Call me lazy. Call me a procrastinator. I’ll be honest and tell you that’s true. But on the other side of the coin is the fact that we’ve allowed ourselves to call insanity smart thinking. We’ve allowed ourselves to take the strongest points of our bodies lives and spend them sitting classrooms, becoming stressed about grades and classes, and not being properly caring of our bodies because we just plain don’t have time.

When did this happen? Why do we accept this? This absurdity needs to change; because eventually, we won’t know how to enjoy life, because we’ll be too busy trying to figure out how to get a better score than so and so on something, or make more money than what’s her face. Humans were not meant for what we spend our time doing. We were meant for interaction, for love, for devotion, for friendship. Yet we sit in rooms, by ourselves, typing away on computers trying to write a ten page paper on something that could be explained in two!

But for some reason we need to explain something to the umpteenth degree to ensure that not only do we know how to find other people who share our views, but we can reiterate it twenty times to meet a set number of sources that agree with us.

This is absurd.

Wednesday, January 27, 2010

Opening Doors to the Future

So, as I have stated in the past, my floormates out here at Houghton College have been the best thing for me to ever have been given from my experiences here. Why start this entry as such? Well, very simply, they are awesome. I went home again with Shelly two weekends ago and we got, once again, onto the topic of who we are in the world and what we hope to gain from the future.

The biggest of which for me was explaining to Shelly that, the longer that time goes on, the more that I feel God saying that the world isn't ready for me yet, but it will be soon. And that terrified me for a while. Two nights ago, Alaina, Dana, Erin and I were up till like, two in the morning, talking about life and the future. Two years. That's what I've got left, roughly. So what does that entail? Can I ready myself for the world in that short an amount of time?

My hope is that, within two years, I can have a first book manuscript ready and presentable for me to go try to find an agent with, and attempt to get it published. Alaina and I have already readied ourselves for the rejections we'll get from our stories. Well, Alaina has. Me? I don't know yet. I'm sure my hands will still be trembling at each letter I receive, and I will still have a silent prayer with a pounding heart as I tear it open in the hope that it may not have been rejected.

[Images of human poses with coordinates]
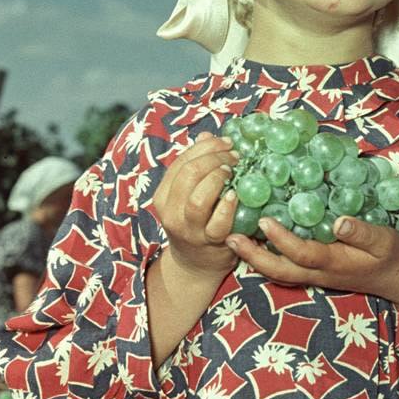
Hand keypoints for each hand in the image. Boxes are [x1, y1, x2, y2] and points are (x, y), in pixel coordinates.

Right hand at [153, 133, 239, 276]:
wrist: (195, 264)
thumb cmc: (196, 222)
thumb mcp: (188, 194)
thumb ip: (195, 165)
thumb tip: (207, 134)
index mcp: (163, 195)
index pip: (181, 161)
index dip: (205, 147)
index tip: (226, 143)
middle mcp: (171, 211)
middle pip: (189, 174)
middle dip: (215, 158)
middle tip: (234, 157)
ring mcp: (189, 229)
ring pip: (199, 198)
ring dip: (219, 179)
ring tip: (233, 172)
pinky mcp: (209, 243)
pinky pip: (218, 223)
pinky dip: (228, 206)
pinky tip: (236, 195)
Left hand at [227, 215, 398, 307]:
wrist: (396, 280)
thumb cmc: (390, 256)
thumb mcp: (384, 241)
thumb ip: (362, 232)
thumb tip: (338, 221)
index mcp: (333, 262)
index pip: (302, 253)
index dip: (281, 238)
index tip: (263, 220)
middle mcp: (318, 272)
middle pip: (278, 269)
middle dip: (252, 255)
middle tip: (229, 236)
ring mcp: (314, 276)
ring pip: (277, 271)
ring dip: (253, 258)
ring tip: (232, 239)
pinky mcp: (313, 273)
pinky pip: (284, 268)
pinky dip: (265, 258)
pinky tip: (254, 243)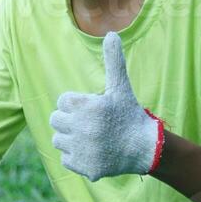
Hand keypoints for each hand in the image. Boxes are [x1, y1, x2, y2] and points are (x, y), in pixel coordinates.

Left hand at [48, 32, 164, 181]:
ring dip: (71, 138)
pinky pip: (66, 159)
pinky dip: (77, 157)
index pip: (62, 101)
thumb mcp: (120, 87)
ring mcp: (82, 149)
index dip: (77, 104)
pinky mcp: (83, 167)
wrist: (145, 148)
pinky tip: (94, 152)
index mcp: (86, 106)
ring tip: (92, 138)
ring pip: (58, 140)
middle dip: (70, 120)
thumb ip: (113, 61)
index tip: (93, 109)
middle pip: (55, 120)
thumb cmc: (129, 114)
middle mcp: (81, 128)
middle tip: (90, 124)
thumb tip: (111, 34)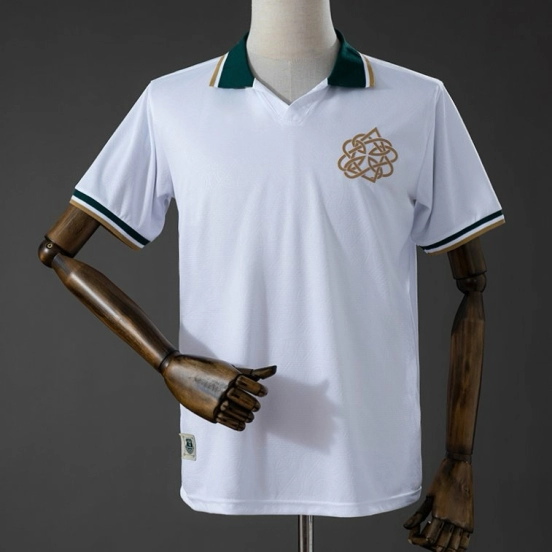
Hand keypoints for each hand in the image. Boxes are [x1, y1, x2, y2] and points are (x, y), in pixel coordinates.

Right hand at [161, 353, 275, 429]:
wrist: (178, 371)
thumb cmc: (207, 367)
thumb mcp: (229, 367)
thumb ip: (253, 373)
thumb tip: (275, 369)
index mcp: (232, 376)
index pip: (254, 387)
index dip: (260, 391)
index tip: (262, 393)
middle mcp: (226, 389)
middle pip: (248, 401)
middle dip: (254, 405)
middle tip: (255, 407)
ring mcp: (217, 402)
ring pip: (239, 413)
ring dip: (247, 416)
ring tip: (250, 416)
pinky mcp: (209, 413)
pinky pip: (228, 421)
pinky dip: (238, 424)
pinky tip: (241, 424)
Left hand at [403, 457, 473, 550]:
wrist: (459, 469)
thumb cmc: (442, 480)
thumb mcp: (428, 497)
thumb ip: (418, 514)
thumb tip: (406, 527)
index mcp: (439, 515)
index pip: (427, 539)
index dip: (417, 540)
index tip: (412, 536)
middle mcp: (452, 522)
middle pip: (439, 547)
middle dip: (427, 545)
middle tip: (421, 537)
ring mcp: (463, 524)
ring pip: (452, 548)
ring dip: (441, 548)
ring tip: (433, 539)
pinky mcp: (470, 523)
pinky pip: (464, 544)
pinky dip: (455, 548)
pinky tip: (447, 542)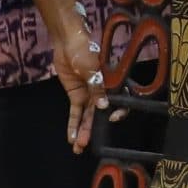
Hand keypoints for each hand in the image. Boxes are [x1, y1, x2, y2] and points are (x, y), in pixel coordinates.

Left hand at [50, 29, 112, 151]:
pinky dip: (73, 125)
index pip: (120, 101)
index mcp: (112, 82)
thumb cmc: (84, 49)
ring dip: (83, 132)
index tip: (112, 118)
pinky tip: (71, 137)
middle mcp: (102, 91)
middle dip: (93, 130)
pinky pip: (75, 113)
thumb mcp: (93, 68)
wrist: (67, 41)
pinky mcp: (76, 94)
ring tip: (78, 147)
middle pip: (100, 115)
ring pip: (87, 117)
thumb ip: (97, 87)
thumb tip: (104, 106)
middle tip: (87, 143)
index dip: (118, 111)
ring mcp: (89, 94)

• [Tasks to complete]
a) Reproduce verbatim the portion of the blog text that begins at the words "But for some" and stops after the words "agree with us.".
b) Extend the blog text, picking up directly after its final sentence.
The records stand apart from the blog text and are separate material.

• [Per-task outputs]
a)
But for some reason we need to explain something to the umpteenth degree to ensure that not only do we know how to find other people who share our views, but we can reiterate it twenty times to meet a set number of sources that agree with us.

b)
Am I meant for the world to hear? I don't know. I don't know what the future holds. I don't know what lies ahead for me. I hope great things, because I feel that's what God wants from me. But in no concrete fashion do I know what will become of me within the next two years. I cannot guarantee that my book will be influential. I cannot guarantee that I will become what I hope to become. I can guarantee that regardless of where I go, and regardless of what I do, God will be with me, and He will love me for who I am, not for what I may or may not become.

Wow, I find comfort in that. What a wonderful feeling! To come back to the heart of worship I had so readily run away from two years ago, and know that my past is my past, but my God loves me today, tomorrow, and forever. To what do I owe the honor to be called His daughter? I guess He just loves me like that. I don't even know why, but God, I love that You love me!

I laugh freely, I smile openly, I talk warmly, I attempt to love unconditionally. Whether or not I succeed, well, yeah, we'll see about that.

Hey, it's a New Year! So, resolutions for the year? Well...seriously now: overall, be better at what I know I can be better at. And seriously look into the publishing of my book. Take the steps. Do the motions. Start the process. Begin the journey.

Whelp, it's time to move on. I should finish up my homework before it gets to be too late. For now, to my cyber-readers and non-announced people that possibly read this, Goodnight, good luck, and God bless you wherever you go and in whatever you do.

"Out of all the voices calling out to me, I will choose to listen and believe the voice of truth."